Apa? ‘PINDAH’? Secepat itu kah? Padahal, ada banyak
hal yang ingin kulakukan untuk membalas budi padanya. Gawat, dua hari yang lalu
aku tidak masuk, sih.
Pelajaran pertama olahraga. Gara-gara kejadian tadi
pagi, kepalaku jadi pusing. Aku pun memutuskan untuk menghabiskan waktu di UKS
sampai merasa baikan.
Ketika aku hendak tidur, muncullah seorang gadis
yang sangat kunantikan kehadirannya, Mamoru Shiro. “Shiro, syukurlah kau ada di
sini.Ada yang ingin kubicarakan padamu,” kataku senang lalu mengambil posisi
duduk. Shiro pun mendekat ke ranjangku.
“Mungkin ini berlebihan, tapi aku ingin mengucapkan
terimakasih padamu. Gara-gara kamu, aku bisa tertawa lagi dan bersenang-senang
dengan yang lain. Terimakasih, ya!” kataku sambil tersenyum senang. Shiro
menunjukkan ekspresi yang lebih bahagia daripada yang kubuat.
“Syukurlah kalau begitu, Sean,” katanya senang.
Lalu, tiba-tiba dia menghujaniku dengan bunga Sakura yang entah dari mana dia
bawa dan jumlahnya sangat banyak.
“Apa maksudnya ini?” tanyaku kaget dan bingung.
Shiro tersenyum, tapi tersenyum sedih. “Dengan
begini aku sudah membalas budimu. Selamat tinggal,” kata Shiro. Matanya
berkaca-kaca seperti hendak menangis. Hal yang terjadi berikutnya benar-benar
di luar dugaanku. Dalam sekejab, dia berubah wujud menjadi burung kecil berbulu
putih terang.
“Shi-Shi-ro..?” tanyaku tidak percaya. Burung itu
hanya menunduk lalu mengepakkan sayapnya melintasiku. Dia terus terbang sampai
ke luar jendela. “Shiro, tunggu!” teriakku berusaha menghentikannya sambil
mengulurkan tanganku berharap bisa menangkapnya. Tapi, Shiro terus terbang tak
memedulikan panggilanku.
J|J
Hari ini Hanami. Aku pergi ke taman Sakura di
tengah kota dan duduk di salah satu bangku panjang yang disediakan di dekat air
mancur. Di dekat air mancur itu, biasanya berbagai macam burung berkumpul dan
para pengunjung akan memberi makan mereka. Aku pun sedang melakukannya. Dari
sekian banyak burung yang berkumpul, tak satu pun ada yang mirip Shiro.
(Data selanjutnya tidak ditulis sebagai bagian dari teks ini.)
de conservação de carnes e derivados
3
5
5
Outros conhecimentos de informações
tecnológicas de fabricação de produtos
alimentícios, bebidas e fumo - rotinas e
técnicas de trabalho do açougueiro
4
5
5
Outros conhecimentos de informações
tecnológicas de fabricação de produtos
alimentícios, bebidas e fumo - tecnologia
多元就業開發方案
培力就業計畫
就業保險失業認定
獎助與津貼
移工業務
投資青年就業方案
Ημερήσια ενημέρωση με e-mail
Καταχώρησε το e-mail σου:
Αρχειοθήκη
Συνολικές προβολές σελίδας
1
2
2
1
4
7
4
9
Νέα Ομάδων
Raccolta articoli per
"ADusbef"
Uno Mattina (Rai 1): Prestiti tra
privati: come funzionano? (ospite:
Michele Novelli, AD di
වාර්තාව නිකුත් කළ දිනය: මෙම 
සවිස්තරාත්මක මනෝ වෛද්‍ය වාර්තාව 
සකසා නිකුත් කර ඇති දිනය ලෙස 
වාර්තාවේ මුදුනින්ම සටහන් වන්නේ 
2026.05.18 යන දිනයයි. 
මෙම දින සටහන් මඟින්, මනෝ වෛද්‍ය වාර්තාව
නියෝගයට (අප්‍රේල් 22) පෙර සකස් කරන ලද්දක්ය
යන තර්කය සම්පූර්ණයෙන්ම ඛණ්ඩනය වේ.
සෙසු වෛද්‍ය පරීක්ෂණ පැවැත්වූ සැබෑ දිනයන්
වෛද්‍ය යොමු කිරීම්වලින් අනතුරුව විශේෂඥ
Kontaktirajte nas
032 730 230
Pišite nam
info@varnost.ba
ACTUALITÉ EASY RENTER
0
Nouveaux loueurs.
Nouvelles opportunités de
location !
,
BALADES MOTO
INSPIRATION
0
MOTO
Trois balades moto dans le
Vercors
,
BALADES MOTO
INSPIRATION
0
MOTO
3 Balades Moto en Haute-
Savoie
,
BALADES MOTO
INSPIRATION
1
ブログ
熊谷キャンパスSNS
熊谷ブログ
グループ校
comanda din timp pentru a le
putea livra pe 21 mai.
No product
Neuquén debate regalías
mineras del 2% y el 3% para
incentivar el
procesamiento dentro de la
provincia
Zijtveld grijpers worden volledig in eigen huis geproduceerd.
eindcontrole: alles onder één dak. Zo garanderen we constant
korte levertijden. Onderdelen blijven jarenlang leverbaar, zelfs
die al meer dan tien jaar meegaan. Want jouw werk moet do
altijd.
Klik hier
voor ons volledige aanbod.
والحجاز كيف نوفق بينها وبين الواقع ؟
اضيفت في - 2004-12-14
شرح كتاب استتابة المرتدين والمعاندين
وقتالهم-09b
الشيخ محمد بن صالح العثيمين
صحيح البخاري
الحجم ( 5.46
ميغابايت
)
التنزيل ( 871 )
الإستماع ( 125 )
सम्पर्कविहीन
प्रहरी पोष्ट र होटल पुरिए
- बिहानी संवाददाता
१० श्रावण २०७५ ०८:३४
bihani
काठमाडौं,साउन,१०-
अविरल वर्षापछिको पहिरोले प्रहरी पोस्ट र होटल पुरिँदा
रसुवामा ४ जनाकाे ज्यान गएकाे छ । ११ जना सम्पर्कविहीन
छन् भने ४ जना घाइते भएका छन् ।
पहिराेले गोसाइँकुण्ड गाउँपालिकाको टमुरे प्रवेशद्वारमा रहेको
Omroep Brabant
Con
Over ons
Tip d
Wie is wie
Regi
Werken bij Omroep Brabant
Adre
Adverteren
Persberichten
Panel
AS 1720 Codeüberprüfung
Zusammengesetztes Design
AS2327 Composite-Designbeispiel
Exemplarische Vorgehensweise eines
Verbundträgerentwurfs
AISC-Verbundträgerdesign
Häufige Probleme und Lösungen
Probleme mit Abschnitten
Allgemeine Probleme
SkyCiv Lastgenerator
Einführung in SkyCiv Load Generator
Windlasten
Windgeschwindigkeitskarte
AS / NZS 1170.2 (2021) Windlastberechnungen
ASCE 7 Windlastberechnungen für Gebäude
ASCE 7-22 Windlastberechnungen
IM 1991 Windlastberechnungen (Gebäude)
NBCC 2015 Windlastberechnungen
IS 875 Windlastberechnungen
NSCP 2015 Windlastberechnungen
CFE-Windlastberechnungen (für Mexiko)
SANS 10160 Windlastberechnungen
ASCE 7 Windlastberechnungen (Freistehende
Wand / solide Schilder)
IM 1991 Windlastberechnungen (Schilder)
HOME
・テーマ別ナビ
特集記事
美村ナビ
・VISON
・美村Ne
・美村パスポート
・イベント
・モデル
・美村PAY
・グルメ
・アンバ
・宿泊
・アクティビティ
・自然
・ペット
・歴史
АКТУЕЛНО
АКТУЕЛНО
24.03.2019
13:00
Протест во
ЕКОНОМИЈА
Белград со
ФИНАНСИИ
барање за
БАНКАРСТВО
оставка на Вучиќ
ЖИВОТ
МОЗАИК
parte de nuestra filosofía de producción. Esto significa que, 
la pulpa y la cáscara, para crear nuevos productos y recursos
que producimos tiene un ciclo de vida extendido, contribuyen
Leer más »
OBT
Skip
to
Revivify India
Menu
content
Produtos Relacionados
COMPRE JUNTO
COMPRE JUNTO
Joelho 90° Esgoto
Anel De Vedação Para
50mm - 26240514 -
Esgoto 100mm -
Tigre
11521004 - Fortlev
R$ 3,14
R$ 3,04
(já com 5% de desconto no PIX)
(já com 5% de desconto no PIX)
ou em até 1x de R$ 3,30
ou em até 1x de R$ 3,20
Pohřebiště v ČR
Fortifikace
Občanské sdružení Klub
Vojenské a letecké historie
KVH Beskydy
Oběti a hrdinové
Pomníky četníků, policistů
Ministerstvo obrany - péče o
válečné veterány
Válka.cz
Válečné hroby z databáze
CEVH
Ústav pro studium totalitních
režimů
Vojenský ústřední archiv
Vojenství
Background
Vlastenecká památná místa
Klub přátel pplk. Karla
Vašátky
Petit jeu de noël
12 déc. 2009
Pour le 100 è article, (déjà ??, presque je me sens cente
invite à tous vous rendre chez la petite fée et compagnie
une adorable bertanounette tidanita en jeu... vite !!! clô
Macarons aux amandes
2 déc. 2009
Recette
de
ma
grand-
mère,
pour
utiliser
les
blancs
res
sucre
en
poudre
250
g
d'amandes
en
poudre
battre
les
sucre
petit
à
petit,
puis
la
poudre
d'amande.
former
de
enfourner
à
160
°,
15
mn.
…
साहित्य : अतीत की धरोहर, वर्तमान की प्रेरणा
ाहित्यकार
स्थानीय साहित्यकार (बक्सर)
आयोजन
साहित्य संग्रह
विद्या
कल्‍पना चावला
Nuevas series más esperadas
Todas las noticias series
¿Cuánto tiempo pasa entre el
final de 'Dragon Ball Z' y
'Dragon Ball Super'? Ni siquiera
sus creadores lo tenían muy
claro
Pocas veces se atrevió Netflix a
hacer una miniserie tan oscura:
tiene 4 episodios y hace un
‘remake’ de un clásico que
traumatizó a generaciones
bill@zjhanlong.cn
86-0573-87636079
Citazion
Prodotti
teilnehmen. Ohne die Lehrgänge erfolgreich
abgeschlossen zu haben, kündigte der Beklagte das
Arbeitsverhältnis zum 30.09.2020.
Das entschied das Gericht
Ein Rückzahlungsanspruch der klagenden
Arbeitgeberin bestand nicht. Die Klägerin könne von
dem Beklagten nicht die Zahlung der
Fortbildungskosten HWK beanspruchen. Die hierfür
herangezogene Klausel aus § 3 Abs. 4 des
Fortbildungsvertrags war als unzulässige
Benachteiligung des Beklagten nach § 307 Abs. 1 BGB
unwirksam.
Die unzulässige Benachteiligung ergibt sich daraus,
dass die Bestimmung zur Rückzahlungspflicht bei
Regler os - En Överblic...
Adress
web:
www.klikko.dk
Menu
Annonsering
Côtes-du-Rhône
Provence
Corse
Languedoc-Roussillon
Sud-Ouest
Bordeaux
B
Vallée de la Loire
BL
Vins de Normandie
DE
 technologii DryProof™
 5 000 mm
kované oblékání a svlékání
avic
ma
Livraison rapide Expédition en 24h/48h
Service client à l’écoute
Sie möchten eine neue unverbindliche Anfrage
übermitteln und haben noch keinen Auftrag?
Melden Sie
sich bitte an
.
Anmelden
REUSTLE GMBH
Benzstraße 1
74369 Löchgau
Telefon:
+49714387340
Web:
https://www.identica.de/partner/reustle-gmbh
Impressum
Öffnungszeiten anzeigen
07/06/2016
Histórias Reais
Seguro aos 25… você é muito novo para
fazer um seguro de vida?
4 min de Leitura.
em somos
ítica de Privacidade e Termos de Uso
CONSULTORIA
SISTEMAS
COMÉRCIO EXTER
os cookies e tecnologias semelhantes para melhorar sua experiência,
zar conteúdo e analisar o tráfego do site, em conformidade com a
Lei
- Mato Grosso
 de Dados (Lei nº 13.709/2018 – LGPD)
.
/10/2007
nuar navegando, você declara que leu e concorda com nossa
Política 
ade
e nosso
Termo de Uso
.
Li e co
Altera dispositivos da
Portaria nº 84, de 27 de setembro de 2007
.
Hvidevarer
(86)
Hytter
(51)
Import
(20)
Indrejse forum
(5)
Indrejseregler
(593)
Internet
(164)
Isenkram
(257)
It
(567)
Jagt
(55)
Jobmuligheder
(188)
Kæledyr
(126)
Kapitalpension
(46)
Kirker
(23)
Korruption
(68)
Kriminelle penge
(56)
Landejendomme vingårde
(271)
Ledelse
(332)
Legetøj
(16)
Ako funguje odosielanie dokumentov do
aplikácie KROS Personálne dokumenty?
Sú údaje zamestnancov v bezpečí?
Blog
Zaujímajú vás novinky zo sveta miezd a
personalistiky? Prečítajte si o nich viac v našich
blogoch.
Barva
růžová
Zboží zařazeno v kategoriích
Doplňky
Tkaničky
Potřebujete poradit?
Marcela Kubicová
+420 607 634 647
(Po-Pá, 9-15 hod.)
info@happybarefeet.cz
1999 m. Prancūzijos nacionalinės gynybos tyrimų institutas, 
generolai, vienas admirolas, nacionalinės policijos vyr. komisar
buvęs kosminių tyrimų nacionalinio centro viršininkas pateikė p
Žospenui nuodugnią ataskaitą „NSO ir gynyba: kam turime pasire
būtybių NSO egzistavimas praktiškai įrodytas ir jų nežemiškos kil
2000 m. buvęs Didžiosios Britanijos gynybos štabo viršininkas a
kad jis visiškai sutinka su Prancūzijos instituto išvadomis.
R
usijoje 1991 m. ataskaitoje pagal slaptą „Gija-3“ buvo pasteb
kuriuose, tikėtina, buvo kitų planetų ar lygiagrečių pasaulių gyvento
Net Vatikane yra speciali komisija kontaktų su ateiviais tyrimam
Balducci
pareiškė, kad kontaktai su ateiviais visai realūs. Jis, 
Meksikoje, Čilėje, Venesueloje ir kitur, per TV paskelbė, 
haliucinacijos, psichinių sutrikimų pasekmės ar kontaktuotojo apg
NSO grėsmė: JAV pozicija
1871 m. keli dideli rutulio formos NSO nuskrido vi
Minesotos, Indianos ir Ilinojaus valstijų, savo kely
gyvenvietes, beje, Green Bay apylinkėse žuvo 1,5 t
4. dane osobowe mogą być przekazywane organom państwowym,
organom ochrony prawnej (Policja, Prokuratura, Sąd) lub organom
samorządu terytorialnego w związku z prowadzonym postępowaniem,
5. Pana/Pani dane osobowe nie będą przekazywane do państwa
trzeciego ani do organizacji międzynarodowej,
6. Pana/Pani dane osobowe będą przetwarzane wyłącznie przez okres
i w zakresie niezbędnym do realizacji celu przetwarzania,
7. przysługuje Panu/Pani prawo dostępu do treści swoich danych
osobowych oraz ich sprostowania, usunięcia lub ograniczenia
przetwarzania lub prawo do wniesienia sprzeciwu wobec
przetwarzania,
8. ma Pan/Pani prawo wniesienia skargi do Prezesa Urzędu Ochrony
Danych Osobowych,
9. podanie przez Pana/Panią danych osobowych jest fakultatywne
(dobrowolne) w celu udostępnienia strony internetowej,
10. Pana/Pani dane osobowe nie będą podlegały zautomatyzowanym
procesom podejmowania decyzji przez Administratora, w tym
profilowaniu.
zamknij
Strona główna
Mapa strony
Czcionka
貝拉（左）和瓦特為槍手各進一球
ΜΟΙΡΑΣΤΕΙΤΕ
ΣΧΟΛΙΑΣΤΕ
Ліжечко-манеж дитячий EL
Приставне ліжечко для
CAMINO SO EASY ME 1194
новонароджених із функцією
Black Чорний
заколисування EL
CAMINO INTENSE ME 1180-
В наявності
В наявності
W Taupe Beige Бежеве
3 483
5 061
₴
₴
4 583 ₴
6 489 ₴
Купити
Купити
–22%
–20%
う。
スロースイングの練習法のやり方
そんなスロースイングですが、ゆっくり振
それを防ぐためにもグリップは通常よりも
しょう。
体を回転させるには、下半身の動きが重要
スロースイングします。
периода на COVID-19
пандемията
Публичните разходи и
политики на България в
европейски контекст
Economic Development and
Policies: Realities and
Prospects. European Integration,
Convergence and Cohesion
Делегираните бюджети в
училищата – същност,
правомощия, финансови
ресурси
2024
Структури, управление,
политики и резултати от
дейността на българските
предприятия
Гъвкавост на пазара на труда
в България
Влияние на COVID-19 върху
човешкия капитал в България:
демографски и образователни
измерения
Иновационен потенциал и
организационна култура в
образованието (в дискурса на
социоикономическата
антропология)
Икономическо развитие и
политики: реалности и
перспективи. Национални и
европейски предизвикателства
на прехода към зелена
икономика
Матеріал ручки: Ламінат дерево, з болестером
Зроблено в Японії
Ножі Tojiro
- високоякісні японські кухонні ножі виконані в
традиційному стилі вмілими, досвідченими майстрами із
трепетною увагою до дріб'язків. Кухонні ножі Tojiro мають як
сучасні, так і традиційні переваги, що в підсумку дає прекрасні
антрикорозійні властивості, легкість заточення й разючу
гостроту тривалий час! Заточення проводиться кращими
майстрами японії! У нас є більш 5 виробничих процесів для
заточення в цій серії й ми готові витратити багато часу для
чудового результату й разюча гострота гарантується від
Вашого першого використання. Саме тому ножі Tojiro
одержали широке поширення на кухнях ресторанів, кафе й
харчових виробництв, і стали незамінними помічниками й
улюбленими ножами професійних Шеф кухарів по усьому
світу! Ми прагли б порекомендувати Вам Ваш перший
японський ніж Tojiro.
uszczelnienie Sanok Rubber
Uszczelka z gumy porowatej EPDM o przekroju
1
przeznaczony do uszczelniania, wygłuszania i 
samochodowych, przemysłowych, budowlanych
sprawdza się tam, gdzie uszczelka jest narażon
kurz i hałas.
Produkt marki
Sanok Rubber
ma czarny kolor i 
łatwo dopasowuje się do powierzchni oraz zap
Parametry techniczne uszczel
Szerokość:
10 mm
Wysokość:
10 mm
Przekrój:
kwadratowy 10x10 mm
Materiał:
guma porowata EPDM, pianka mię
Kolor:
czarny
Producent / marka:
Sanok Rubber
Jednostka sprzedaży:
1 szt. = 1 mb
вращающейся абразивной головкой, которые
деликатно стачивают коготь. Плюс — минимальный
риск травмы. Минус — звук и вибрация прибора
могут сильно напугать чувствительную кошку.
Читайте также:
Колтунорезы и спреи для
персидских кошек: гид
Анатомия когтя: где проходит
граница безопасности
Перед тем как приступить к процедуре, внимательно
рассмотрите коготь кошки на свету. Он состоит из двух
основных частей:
“Shiro, kembalilah..,” panggilku lirih dengan nada
sedih.
“Iya, aku di sini,” suara seorang gadis yang sangat
kukenal terdengar. Aku segera mendongak dan menatap wajahnya dengan ekspresi
tak percaya. Itu Shiro!
Shiro tersenyum geli melihatku. “Hihi, kau ini
kenapa, sih, Sean? Padahal, aku meninggalkanmu karena berpikir kalau kau sudah
tidak apa-apa jika sendirian karena kau sudah bahagia,” katanya sambil
tersenyum geli. Aku pun balas tersenyum.
“Mana mungkin aku bisa bahagia tanpa dirimu”.